Now she saw a faint glimmer of hope.
She sat beside him on the sofa. “How long have you been doing this?”
“Since I was a child.”
“Before the plane crash?”
“Yes.”
That made sense. To all accounts, his mother had been a gifted musician. He had strong artistic genes.
But these were not childlike drawings, nor the sketches of someone who hadn’t drawn since the age of nine. These were powerful and sophisticated in ways that Hannah couldn’t explain.
Still, she had to remember that she was dealing with a man with a giant IQ.
“Did you take lessons as a child?”
“No. My mother thought they would stifle my natural style. She believed that artists should be mature and confident in their own talent before they let someone else try to teach them. Musicians are the exception, of course.”
“And you haven’t sketched since then, since childhood?”

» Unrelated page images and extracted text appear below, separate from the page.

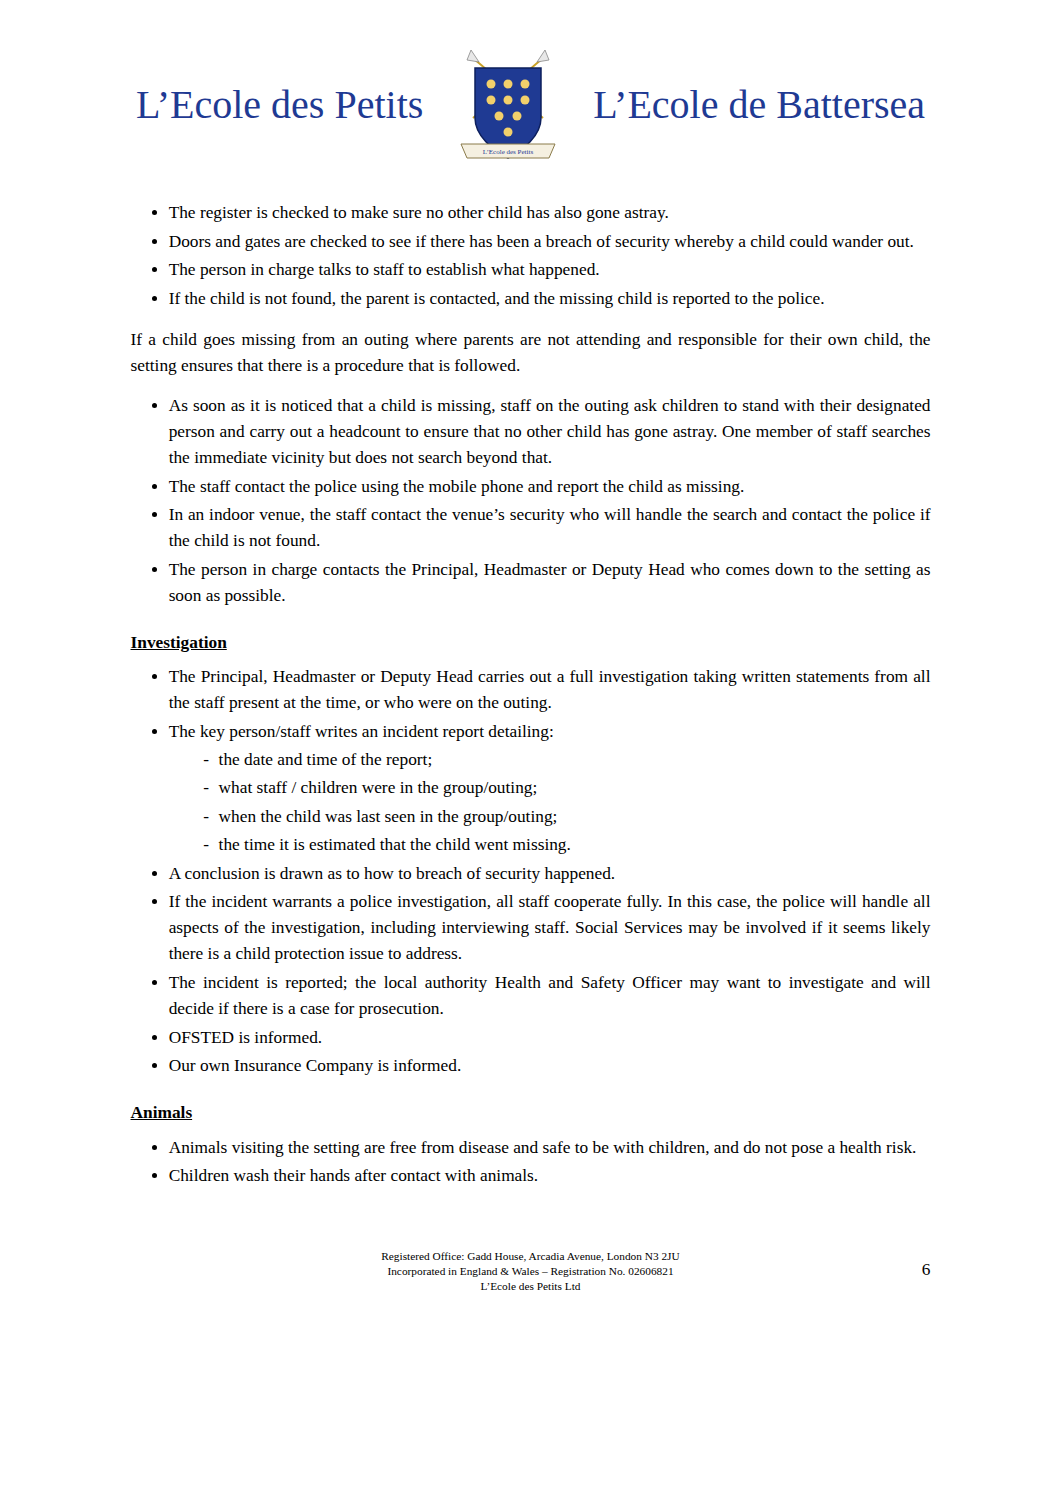L’Ecole des Petits
L’Ecole des Petits
L’Ecole de Battersea
The register is checked to make sure no other child has also gone astray.
Doors and gates are checked to see if there has been a breach of security whereby a child could wander out.
The person in charge talks to staff to establish what happened.
If the child is not found, the parent is contacted, and the missing child is reported to the police.
If a child goes missing from an outing where parents are not attending and responsible for their own child, the setting ensures that there is a procedure that is followed.
As soon as it is noticed that a child is missing, staff on the outing ask children to stand with their designated person and carry out a headcount to ensure that no other child has gone astray. One member of staff searches the immediate vicinity but does not search beyond that.
The staff contact the police using the mobile phone and report the child as missing.
In an indoor venue, the staff contact the venue’s security who will handle the search and contact the police if the child is not found.
The person in charge contacts the Principal, Headmaster or Deputy Head who comes down to the setting as soon as possible.
Investigation
The Principal, Headmaster or Deputy Head carries out a full investigation taking written statements from all the staff present at the time, or who were on the outing.
The key person/staff writes an incident report detailing:
the date and time of the report;
what staff / children were in the group/outing;
when the child was last seen in the group/outing;
the time it is estimated that the child went missing.
A conclusion is drawn as to how to breach of security happened.
If the incident warrants a police investigation, all staff cooperate fully. In this case, the police will handle all aspects of the investigation, including interviewing staff. Social Services may be involved if it seems likely there is a child protection issue to address.
The incident is reported; the local authority Health and Safety Officer may want to investigate and will decide if there is a case for prosecution.
OFSTED is informed.
Our own Insurance Company is informed.
Animals
Animals visiting the setting are free from disease and safe to be with children, and do not pose a health risk.
Children wash their hands after contact with animals.
Registered Office: Gadd House, Arcadia Avenue, London N3 2JU
Incorporated in England & Wales – Registration No. 02606821
L’Ecole des Petits Ltd
6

“I didn’t say that… I kept it up over the years.”
“How?”
“Cave drawings. I used a sharp rock.”
“Oh my God…the cave…that day you tried to get me to follow you inside. That’s what you wanted to show me.”
“That, among other things.”
The way he smiled heated her blood and stole her breath.
“If we don’t focus on the issue at hand, we’ll never come to any decision about your future.”
His smile ratcheted up her libido several notches. And when he leaned over and whispered in her ear, the notebook slid to the floor.